Getting a realistic output from simulated device

Using the simulated device from lightonml, I’m receiving the output corresponding to the formula |Rx|^2, with R sampled from complex normal (floats values). But real OPU returns uint8, and the mathematical model, that generates these values is not very clear. So |Rx|^2 was somehow squashed between 0 and 255 and discretized. How to make a simulated device return values like the real OPU?

Since it is difficult to model interference with billions of coefficients, the best we have found is to rescale the output in [0, 255] and quantize afterward. Rescaling is similar to tweaking the exposure time on the output device, and quantization is what happens in the hardware.

1 Like

Is it possible to retrieve this normalization constant beforehand to rescale real opu’s back? It is quite uncomfortable when you adjusted hyperparameters of the model for simulated OPU where output is real somewhere between 0 and 2, and in practice, you getting OPU output in [0,255]

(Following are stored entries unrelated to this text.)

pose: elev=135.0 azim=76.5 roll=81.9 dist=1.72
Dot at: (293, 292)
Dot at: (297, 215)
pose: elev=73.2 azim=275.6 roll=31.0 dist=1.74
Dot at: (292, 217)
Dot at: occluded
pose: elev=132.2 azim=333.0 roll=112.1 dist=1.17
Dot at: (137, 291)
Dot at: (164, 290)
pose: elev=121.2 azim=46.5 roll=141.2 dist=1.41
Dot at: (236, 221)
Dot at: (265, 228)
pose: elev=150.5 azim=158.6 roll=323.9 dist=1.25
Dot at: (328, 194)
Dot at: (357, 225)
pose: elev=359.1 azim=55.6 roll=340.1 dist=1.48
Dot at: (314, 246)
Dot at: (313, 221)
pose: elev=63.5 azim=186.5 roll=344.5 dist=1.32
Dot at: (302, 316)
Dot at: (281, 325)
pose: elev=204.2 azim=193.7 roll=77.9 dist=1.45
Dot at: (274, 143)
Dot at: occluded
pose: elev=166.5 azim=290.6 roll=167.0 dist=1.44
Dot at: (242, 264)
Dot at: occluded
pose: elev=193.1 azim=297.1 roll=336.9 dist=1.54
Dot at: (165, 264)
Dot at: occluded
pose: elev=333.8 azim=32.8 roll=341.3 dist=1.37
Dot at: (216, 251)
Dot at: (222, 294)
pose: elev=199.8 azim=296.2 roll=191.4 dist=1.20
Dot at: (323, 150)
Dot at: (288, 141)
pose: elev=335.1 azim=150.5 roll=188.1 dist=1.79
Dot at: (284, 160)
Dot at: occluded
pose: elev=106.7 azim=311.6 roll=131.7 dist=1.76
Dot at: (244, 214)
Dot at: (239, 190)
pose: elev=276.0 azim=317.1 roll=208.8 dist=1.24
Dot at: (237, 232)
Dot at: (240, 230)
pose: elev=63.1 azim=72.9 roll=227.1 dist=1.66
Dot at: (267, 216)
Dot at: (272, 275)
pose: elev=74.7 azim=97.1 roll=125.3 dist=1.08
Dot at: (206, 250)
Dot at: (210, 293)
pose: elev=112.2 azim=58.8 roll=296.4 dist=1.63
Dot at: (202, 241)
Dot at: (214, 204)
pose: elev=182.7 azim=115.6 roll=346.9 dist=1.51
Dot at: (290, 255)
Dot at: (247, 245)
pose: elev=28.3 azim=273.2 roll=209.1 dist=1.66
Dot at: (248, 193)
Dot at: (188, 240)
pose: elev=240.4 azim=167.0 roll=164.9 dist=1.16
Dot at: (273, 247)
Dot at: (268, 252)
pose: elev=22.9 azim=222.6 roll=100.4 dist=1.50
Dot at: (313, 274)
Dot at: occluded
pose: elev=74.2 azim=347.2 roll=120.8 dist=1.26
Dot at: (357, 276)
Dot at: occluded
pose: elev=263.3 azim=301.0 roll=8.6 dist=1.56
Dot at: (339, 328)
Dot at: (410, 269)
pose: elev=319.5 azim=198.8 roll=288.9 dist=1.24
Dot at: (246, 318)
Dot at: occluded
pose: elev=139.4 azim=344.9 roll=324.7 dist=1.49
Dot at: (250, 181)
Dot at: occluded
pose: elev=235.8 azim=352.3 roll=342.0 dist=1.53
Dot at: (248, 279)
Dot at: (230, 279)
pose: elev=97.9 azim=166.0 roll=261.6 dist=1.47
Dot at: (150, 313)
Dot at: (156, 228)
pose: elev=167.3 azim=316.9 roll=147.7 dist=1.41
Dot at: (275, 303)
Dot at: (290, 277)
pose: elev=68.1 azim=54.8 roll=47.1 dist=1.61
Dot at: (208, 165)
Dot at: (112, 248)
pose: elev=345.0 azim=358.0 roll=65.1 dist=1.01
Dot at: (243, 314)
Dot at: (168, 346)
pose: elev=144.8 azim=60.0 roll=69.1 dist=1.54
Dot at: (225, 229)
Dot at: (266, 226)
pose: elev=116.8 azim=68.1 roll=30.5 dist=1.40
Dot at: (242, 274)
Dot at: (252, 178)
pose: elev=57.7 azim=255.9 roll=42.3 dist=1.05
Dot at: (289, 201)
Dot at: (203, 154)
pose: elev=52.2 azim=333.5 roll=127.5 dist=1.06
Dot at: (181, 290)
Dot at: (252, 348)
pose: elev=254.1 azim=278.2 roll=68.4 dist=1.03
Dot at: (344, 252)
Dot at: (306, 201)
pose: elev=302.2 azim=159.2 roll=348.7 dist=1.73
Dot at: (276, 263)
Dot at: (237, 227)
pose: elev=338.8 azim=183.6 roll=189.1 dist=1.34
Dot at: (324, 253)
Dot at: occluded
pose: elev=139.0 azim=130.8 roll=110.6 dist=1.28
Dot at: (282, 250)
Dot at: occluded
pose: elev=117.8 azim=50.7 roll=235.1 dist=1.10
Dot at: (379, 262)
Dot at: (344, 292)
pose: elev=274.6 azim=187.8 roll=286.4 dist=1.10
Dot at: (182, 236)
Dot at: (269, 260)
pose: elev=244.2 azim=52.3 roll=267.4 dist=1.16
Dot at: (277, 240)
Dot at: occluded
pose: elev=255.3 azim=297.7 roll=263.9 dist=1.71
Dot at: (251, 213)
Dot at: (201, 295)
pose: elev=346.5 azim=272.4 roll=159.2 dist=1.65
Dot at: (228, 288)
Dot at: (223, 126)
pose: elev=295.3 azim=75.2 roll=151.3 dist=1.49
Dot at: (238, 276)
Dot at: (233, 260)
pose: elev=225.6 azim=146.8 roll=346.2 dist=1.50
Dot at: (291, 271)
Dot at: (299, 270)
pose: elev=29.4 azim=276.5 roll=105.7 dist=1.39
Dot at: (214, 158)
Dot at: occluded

Dear Bogdan, you’re right. However, there are some cases where we prefer to output the raw OPU output instead of a rescaled version. We figured it is easy for users to rescale it by themselves afterward but we may add this option in the next versions.

Given your use case in a NN pipeline, I guess it’s better for you to rescale the output of the real OPU to have a nicer range.

To have (roughly) the same range between simulated and real, you can rescale the output of the real OPU by dividing it by 21. There will still be differences in the distributions (the simulated one has more mass close to zero) but the range of values you see should be about the same. Note that this calibration is done for an input with 50% ones, so if your input is very sparse or very dense this normalization might change.

1 Like

Yes, I clearly understand that you would not (and should not) change the library for me :). And I’m trying to do exactly what you proposed - rescale OPUs output. And I not quite understand how constant scaling could work. Intuitively if we have 2n-dimensional input (with 0.5 chance of 1 of course), receiver should get more light, than when input is n-dimensional (with the same rates of ones). So the rescaling probably have to depend from input dimensionality.
PS. Did I understand correctly, that very dense vector of data and very sparse one will have different normalization?

I see your point.

If your dimension is relatively small (in the thousands/tens of thousands), the mean of the output will not change much for a 2x change in the dimension.

It might change a lot between a sample with e.g. 10% ones and one with 90% of ones but I think this is a relatively rare occurrence and it would change quite a bit also with properly normalized and high precision multiplication.

My recommendation would be to sample randomly a batch from your data and use it to compute the normalization constant at the beginning. If your dataset is not pathologically distributed (e.g. highly non-iid), this should be enough to ensure nice behavior for all other batches.